Sovyetlerin Afganistan’da 9 yıl süren işgali sırasında 15 bin kadar Rus askeri ölmüş, 1 milyon Afganlı da hayatını kaybetmişti.
Sovyetler 15 Şubat 1989 günü, Afganistan’dan çekilirken karizmasını da fena halde çizdirmişti.
Geliş gidiş...
Tarih bir kez daha tekerrür edeceğe benziyor!
Ve kaderin cilvesine bakın ki, Uluslararası Güvenlik Destek Gücü’nde (ISAF) yer alacak Türk kuvvetinin ilk bölümü de bir başka 15 Şubat ’ta (2002) Kabil’de göreve başlamıştı.

Söz savunmanın
DİZ çöksem ve desem ki haykırarak:
“Bir yoksunluktan ötürü yenildim. Ama bu, sözlerin yetersizliği değil, arsızlığın, küstahlığın ve terbiyesizliğin yetersizliğiydi. Başkalarından duymaya alışkın olduğunuz, duymaktan hoşlanacağınız şeyleri dile getirmeye razı olmayışımdan ötürü oluşan eksiklikti.”
Herhalde çoğu kişi, günümüz iktidarına teslim oluşun bir ifadesi sayar bu sözleri.
Hayır.
Değil.
Ve dahası bu sözler, ölüme dahi teslim olmayışın ifadesi aslında.
Üstelik bana ait değiller.
Yaşadığım çağa da ait değiller.
Gidin geriye.
İyice gidin.
Milat mı geldi?
Onun da öncesine gidin.
M.Ö. 399 yılına geldiğinizde ve o yılın tam da 15 Şubat günü durun.

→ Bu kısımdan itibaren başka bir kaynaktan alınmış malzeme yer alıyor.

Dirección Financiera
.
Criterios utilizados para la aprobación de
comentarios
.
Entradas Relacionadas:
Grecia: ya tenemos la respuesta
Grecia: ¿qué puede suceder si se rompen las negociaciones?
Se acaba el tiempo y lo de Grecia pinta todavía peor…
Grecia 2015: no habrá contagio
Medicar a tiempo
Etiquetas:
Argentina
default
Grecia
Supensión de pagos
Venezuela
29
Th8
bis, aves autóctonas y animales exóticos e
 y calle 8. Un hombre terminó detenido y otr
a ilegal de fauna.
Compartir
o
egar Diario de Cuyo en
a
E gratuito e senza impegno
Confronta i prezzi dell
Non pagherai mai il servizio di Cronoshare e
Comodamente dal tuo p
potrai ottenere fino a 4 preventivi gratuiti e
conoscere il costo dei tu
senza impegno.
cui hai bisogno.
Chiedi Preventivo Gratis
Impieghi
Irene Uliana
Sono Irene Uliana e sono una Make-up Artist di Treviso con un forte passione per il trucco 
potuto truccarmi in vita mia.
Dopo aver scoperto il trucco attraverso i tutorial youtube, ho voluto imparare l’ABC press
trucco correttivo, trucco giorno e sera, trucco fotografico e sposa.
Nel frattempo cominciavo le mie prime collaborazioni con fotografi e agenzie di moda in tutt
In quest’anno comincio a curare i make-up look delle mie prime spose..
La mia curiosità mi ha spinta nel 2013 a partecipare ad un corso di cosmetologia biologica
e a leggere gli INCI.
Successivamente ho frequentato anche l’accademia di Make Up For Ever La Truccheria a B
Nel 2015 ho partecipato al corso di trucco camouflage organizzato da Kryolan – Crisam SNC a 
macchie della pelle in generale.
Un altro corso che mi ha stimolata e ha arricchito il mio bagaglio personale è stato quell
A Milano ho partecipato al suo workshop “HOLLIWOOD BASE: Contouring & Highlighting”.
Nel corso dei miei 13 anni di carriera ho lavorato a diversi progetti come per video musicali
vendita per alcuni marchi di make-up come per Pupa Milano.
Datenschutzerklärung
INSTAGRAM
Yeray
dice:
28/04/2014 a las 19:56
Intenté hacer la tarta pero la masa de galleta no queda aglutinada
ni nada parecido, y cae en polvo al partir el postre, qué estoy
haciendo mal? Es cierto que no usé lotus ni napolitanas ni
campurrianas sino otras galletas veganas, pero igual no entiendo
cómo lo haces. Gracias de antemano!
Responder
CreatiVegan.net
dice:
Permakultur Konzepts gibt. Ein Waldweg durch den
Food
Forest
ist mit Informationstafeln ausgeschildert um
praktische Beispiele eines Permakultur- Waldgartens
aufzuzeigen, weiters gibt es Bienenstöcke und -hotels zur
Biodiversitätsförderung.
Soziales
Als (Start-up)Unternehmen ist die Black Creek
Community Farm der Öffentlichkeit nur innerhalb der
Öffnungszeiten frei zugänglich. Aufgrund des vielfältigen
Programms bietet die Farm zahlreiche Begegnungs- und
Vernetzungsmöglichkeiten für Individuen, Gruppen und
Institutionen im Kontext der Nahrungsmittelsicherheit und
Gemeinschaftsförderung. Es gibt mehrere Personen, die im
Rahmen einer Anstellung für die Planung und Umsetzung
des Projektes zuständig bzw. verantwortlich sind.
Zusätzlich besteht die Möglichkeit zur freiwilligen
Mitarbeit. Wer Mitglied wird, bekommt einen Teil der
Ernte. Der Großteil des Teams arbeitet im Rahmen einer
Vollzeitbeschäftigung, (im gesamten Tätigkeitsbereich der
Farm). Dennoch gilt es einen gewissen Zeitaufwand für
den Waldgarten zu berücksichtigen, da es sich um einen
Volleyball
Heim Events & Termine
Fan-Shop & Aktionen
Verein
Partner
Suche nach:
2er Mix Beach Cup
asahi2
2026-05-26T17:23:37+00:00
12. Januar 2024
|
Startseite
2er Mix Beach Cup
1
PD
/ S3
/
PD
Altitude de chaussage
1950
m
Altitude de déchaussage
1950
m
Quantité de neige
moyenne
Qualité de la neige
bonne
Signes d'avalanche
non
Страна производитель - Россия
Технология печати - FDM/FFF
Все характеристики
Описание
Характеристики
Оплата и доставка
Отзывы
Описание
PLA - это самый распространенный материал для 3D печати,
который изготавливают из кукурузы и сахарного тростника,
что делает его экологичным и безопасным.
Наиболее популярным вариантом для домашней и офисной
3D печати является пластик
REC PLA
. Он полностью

Bugün, Socrates’in ölüm cezasına çarptırıldığı ve sözün başındaki cümlelerin devamını şöyle getirdiği gündür:
“Ne daha önce durumumun vahametine bakıp özgür bir erkeğe yakışamayacak şekilde davranmam gerektiğine inandım, ne de şimdi kendimi böyle savunmuş olmaktan pişmanlık duyuyorum. Bu tarz savunmayla ölümüme yol açmayı, öteki tarz savunmayla yaşamaya yeğ tutuyorum.”